Podía ver las estructuras de superaluminio montadas con el propósito de identificar y resguardar el puesto. Ocultos detrás de los cristales reforzados, otros ojos humanos me debían estar mirando con caras largas de preocupación al percibir mi aspecto demacrado. Con el pequeño cuadrado en la mano izquierda, atravesé a las zancadas el espacio que me separaba de aquella zona segura. Entonces todo fue blancura. No un blanco fresco y celestial, sino un blanco espeso como la leche. Un albino destello seguido inmediatamente por el zumbido. La blancura de la artillería pesada.

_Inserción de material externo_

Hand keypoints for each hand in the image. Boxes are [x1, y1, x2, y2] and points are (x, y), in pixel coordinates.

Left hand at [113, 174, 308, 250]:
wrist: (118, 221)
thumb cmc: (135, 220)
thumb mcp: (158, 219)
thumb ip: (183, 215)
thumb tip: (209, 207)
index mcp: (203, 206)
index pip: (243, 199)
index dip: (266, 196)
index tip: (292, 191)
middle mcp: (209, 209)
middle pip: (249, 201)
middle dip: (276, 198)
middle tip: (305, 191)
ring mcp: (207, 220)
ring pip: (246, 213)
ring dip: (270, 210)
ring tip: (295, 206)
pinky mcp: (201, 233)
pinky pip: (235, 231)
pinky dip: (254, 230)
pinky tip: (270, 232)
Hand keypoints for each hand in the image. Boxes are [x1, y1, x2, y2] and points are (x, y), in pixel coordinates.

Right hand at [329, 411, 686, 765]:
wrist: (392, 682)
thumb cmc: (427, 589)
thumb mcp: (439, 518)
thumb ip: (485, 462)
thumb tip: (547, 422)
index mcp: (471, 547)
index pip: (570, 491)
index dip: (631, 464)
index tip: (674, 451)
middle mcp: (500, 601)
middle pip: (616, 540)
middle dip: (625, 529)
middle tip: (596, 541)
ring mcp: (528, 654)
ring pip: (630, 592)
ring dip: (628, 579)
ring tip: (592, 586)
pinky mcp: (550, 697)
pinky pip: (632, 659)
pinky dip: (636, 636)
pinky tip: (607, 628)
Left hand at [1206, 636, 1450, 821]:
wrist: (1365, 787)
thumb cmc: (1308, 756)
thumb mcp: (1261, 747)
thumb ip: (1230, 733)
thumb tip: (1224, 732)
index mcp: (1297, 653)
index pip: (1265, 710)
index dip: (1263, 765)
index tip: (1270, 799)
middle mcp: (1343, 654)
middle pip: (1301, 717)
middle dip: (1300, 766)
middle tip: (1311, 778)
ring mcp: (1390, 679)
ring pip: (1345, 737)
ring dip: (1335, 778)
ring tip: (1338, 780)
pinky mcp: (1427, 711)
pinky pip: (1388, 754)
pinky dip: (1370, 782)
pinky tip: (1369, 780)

Cuando pude ver nuevamente, no quedaba nada. Todo había sido reducido a cenizas y metal retorcido. Los cuerpos eran cáscaras carbonizadas sobre el suelo rojo de Marte. Quise vomitar, pero solo pude escupir la poca saliva que me quedaba. Me quedé allí, acostado sobre mi lado derecho con la mano todavía apretando el pequeño rectángulo asegurado. Sentí los párpados pesados queriendo cerrarse, tal vez para siempre. A punto estaba de sumergirme en la oscuridad infinita cuando la vi. Era pequeña, ínfima incluso, pero allí estaba. No recordaba la última vez que había visto una igual que no fuera artificial. Seguramente había sido en la Tierra, mucho antes de todo esto. Antes de la colonia. De la guerra. Del desastre.  Allí, entre el polvo estelar, alguien había dejado caer una pequeña bellota. Su forma era perfecta, como aquellas que salían en las ilustraciones antiguas. Su color marrón tostado me hizo acordar al café de las mañanas. Su pequeño casquito moteado imitaba la cabeza de un diminuto soldado. Un olvidado en esa tierra de nadie que alguna vez osamos llamar hogar. Concentrado en su pequeña curvatura estaba el paisaje más hermoso de toda la galaxia. En la suavidad de su cascarón, un universo entero esperaba el momento justo de surgir. Los sueños, las alegrías, el amor, la vida misma residían en el corazón de ese pequeño fruto pardo. Me giré y me puse de rodillas. Estiré la mano izquierda y la sujeté junto a un puñado de arena oxidada. La estrujé contra mi pecho, suspiré y la guardé en el bolsillo derecho del uniforme.

Los sonidos neumáticos de las máquinas tronaban ya muy cerca. Me puse de pie y corrí el medio kilómetro que faltaba. Todavía había esperanzas.